Just to add/clarify a few things here…
That’s incorrect.
A Custom Event in a Backend Workflow inherits whatever Privacy Rules settings the Backend Workflow uses.
So if the Backend Workflow is ignoring privacy rules, so too will any custom events triggered within it.
If an item can be ‘found in searches’ then any user that meets that privacy rule can access it.
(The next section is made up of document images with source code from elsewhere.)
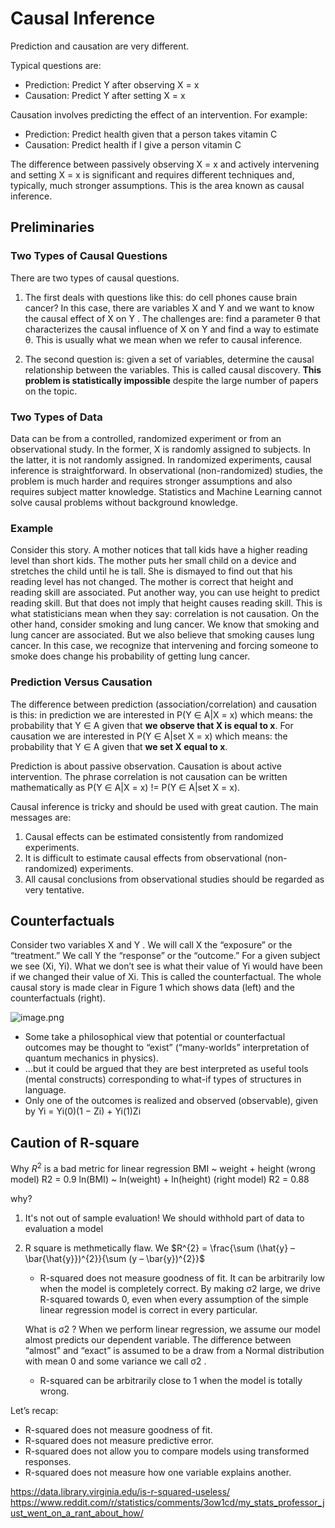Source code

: # Causal Inference

Prediction and causation are very different. 

Typical questions are:

- Prediction: Predict Y after observing X = x
- Causation: Predict Y after setting X = x

Causation involves predicting the effect of an intervention. For example:

- Prediction: Predict health given that a person takes vitamin C 
- Causation: Predict health if I give a person vitamin C

The difference between passively observing X = x and actively intervening and setting X = x is significant and requires different techniques and, typically, much stronger assumptions. This is the area known as causal inference.

## Preliminaries
### Two Types of Causal Questions
There are two types of causal questions. 
1. The first deals with questions like this: do cell phones cause brain cancer? 
In this case, there are variables X and Y and we want to know the causal effect of X on Y . The challenges are: find a parameter θ that characterizes the causal influence of X on Y and find a way to estimate θ. This is usually what we mean when we refer to causal inference.

2. The second question is: given a set of variables, determine the causal relationship between the variables. This is called causal discovery. **This problem is statistically impossible** despite the large number of papers on the topic.


### Two Types of Data
Data can be from a controlled, randomized experiment or from an observational study.
In the former, X is randomly assigned to subjects. In the latter, it is not randomly assigned. In randomized experiments, causal inference is straightforward. In observational (non-randomized) studies, the problem is much harder and requires stronger assumptions and also requires subject matter knowledge. Statistics and Machine Learning cannot solve causal problems without background knowledge.

### Example
Consider this story. A mother notices that tall kids have a higher reading level than short kids. The mother puts her small child on a device and stretches the child until he is tall.
She is dismayed to find out that his reading level has not changed.
The mother is correct that height and reading skill are associated. Put another way, you
can use height to predict reading skill. But that does not imply that height causes reading skill. This is what statisticians mean when they say:
correlation is not causation.
On the other hand, consider smoking and lung cancer. We know that smoking and lung
cancer are associated. But we also believe that smoking causes lung cancer. In this case, we recognize that intervening and forcing someone to smoke does change his probability of getting lung cancer.

### Prediction Versus Causation
The difference between prediction (association/correlation) and causation is this: in prediction we are interested in
P(Y ∈ A|X = x)
which means: the probability that Y ∈ A given that **we observe that X is equal to x**. 
For causation we are interested in
P(Y ∈ A|set X = x)
which means: the probability that Y ∈ A given that **we set X equal to x**. 

Prediction is about passive observation. Causation is about active intervention. The phrase correlation is not causation can be written mathematically as P(Y ∈ A|X = x) != P(Y ∈ A|set X = x).

Causal inference is tricky and should be used with great caution. The main messages
are:
1. Causal effects can be estimated consistently from randomized experiments.
2. It is difficult to estimate causal effects from observational (non-randomized) experiments.
3. All causal conclusions from observational studies should be regarded as very tentative.

##  Counterfactuals
Consider two variables X and Y . We will call X the “exposure” or the “treatment.” We call Y the “response” or the “outcome.” For a given subject we see (Xi, Yi). What we don’t see is what their value of Yi would have been if we changed their value of Xi. This is called the counterfactual. The whole causal story is made clear in Figure 1 which shows data (left) and the counterfactuals (right).

![image.png](https://i.loli.net/2020/02/05/rkZ5GWiPcdXC1zm.png)

- Some take a philosophical view that potential or counterfactual outcomes may be thought to “exist” (“many-worlds” interpretation of quantum mechanics in physics). 
- ...but it could be argued that they are best interpreted as useful
tools (mental constructs) corresponding to what-if types of
structures in language.
- Only one of the outcomes is realized and observed (observable), given by 
Yi = Yi(0)(1 − Zi) + Yi(1)Zi

## Caution of R-square
Why $R^2$ is a bad metric for linear regression 
BMI ~ weight + height (wrong model)   R2 = 0.9
ln(BMI) ~ ln(weight) + ln(height)  (right model) R2 = 0.88

why?

1) It's not out of sample evaluation! We should withhold part of data to evaluation a model

2) R square is methmetically flaw. We 
   $R^{2} =  \frac{\sum (\hat{y} – \bar{\hat{y}})^{2}}{\sum (y – \bar{y})^{2}}$
   - R-squared does not measure goodness of fit. It can be arbitrarily low when the model is completely correct. By making  σ2  large, we drive R-squared towards 0, even when every assumption of the simple linear regression model is correct in every particular.
    
    What is  σ2 ? When we perform linear regression, we assume our model almost predicts our dependent variable. The difference between “almost” and “exact” is assumed to be a draw from a Normal distribution with mean 0 and some variance we call  σ2 .

    - R-squared can be arbitrarily close to 1 when the model is totally wrong.


Let’s recap:

* R-squared does not measure goodness of fit.
* R-squared does not measure predictive error.
* R-squared does not allow you to compare models using transformed responses.
* R-squared does not measure how one variable explains another.



https://data.library.virginia.edu/is-r-squared-useless/
https://www.reddit.com/r/statistics/comments/3ow1cd/my_stats_professor_just_went_on_a_rant_about_how/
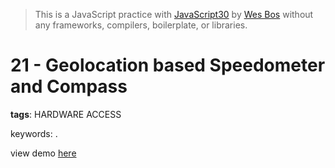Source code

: > This is a JavaScript practice with [JavaScript30](https://javascript30.com/) by [Wes Bos](https://github.com/wesbos) without any frameworks, compilers, boilerplate, or libraries.

# 21 - Geolocation based Speedometer and Compass
**tags**: HARDWARE ACCESS

keywords: .

view demo [here](https://gnovo.github.io/JS30/21-Geolocation_based_Speedometer_and_Compass/index.html)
Whether that’s secure or not depends on the privacy rules themselves.
This is a reasonable approach, with 2 caveats…
Firstly, obviously this can only be used for ‘Things’ from the DB. It can’t be used for option sets, or API data, or primitive datatypes, calculated values or data manipulation etc. or anything more complex than defining single (or multiple) database items - so it has very limited use compared to using Custom Events.
And secondly it’s a lot more costly in WU compared with using Custom Events.
Using a Make Changes to a Thing action, although it does NOT incur WU charges for making changes to that thing (I’m almost certain it used to, but it doesn’t seem to now) it DOES incur 0.6 WU as a server action.
Custom events don’t seem to count as running a sever action, nor does a ‘return data’ action within a CE - so using a Custom Event as a variable costs 0 WU.
So, if you’re using 5 ‘Make changes to a thing’ actions in a backend WF to establish some data to work with elsewhere in the WF, you’ll incur WU costs for 5 server actions (that’s 3 WU) plus 5 searches (1.5 WU) and whatever data is returned (e.g. 0.5 WU) so a total WU cost of 5 WU.
Whereas you can use a single Custom Event to define all 5 items and it won’t cost anything to run it, so you only pay for the searches/data (actually, it makes no difference if you run 1 single CE or 5 separate CEs - since they don’t incur any server action charges).
So a total WU cost of 2 WU (5 searches plus the returned data) - less than half the cost of using Make Changes to Thing actions.
There’s no reason to think it’s faster but, as outlined above, it’s definitely more costly in WU - so not more efficient.